What he's not is an education guy. BYU degree in Physics, then MIT for Plasmas and Fusion. He's worked for energy companies doing grid platform management and building analytics. In 2013 he founded Code Clubs of Arizona. He started Prenda in 2016, then in 2018 launched a the first pod "with seven neighborhood kids." He discovered that teaching children is cool. Boom. New business.
I could pull miles of miles of quotes from the Prenda website that are indistinguishable from any actual school (students should see themselves as learners, build confidence and skills, nurture love of learning and creativity, etc). Every human is a natural born learner. They do blended learning (aka, time in front of screens). They do collaborative learning! Personalization! Also, did you know it's hard to teach people who don't want to learn?
Prenda enrolls students in "partner schools," but Prenda and the guide in the pod do the actual educating; it's setup a little reminiscent of
the homeschooling charter schools of California, which turned out to be a huge scam. Prior to landing the huge New Hampshire gig,
Prenda's reach was not all that amazing. Some charter and online schools--one per state in Louisiana, Utah, Colorado and Kansas. Three "partners" in Arizona, their home base. In Arizona,
they attracted the attention of the attorney general with a very lucrative deal with EdKey, operators of the Sequoia online school--Sequoia enrolled the students, Prenda "taught" them (with the aid of guides), and then the two companies split the $8,000 per pupil revenue.
Prenda has said it wants to be
the Uber of education, but that really only makes sense if Uber were a service where the state paid the company and then you drove (or "guided") yourself to your destination. Prenda does exist in a grey area that allows it to escape virtually all oversight. In Arizona, they don't need a charter, don't have to get their curriculum approved, and are not subject to any kind of oversight or audits.
There's no explanation out there of why Sununu decided to spend $6 million on Prenda of all things.
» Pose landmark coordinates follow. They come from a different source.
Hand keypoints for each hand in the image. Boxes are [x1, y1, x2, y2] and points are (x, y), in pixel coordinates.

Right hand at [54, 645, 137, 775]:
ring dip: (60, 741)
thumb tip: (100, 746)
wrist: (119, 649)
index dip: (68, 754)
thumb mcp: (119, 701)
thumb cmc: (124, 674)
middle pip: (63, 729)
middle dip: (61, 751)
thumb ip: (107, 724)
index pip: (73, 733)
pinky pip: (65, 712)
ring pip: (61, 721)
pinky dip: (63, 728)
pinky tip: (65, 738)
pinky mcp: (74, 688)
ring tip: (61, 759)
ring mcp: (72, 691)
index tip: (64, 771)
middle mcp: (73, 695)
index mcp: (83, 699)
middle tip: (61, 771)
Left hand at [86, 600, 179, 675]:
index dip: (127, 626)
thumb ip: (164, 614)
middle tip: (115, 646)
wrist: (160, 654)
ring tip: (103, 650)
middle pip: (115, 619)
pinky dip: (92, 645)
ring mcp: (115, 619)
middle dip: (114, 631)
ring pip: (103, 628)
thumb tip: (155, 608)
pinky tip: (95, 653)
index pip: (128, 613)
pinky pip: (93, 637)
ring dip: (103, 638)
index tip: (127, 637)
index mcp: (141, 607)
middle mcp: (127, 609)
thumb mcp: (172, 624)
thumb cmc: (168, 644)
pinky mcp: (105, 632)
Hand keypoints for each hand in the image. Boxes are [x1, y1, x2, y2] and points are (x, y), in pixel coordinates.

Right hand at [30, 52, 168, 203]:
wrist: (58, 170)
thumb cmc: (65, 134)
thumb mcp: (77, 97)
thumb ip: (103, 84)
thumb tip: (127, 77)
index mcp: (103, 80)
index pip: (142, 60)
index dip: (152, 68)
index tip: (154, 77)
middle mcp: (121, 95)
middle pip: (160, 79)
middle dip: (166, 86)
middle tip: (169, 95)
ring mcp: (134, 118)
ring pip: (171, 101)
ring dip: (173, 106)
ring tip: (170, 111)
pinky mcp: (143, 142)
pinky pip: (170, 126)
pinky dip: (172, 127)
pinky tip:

Their administration
claimed that the microschools "are particularly helpful to students who have experienced learning loss and will thrive with more individualized attention," but when the individual attention comes from a guide with no educational training (but lots of caring) and a computer program, it's unclear how helpful it will be. Last fall they had 400 pods of roughly ten each in action; there's virtually no information about how well these things actually work.
And yet, New Hampshire is handing over a sweet $6 mill in federal dollars.
Said Rep Mel Myler (D), member of the House Committee on Education:
Chris Sununu's decision to use federal funds to advance his anti-public school agenda and help a shady for-profit organization, rather than providing public schools the resources they need to prepare for the next phase of the pandemic, could have serious consequences for our teachers and students.
Good luck to the children of New Hampshire.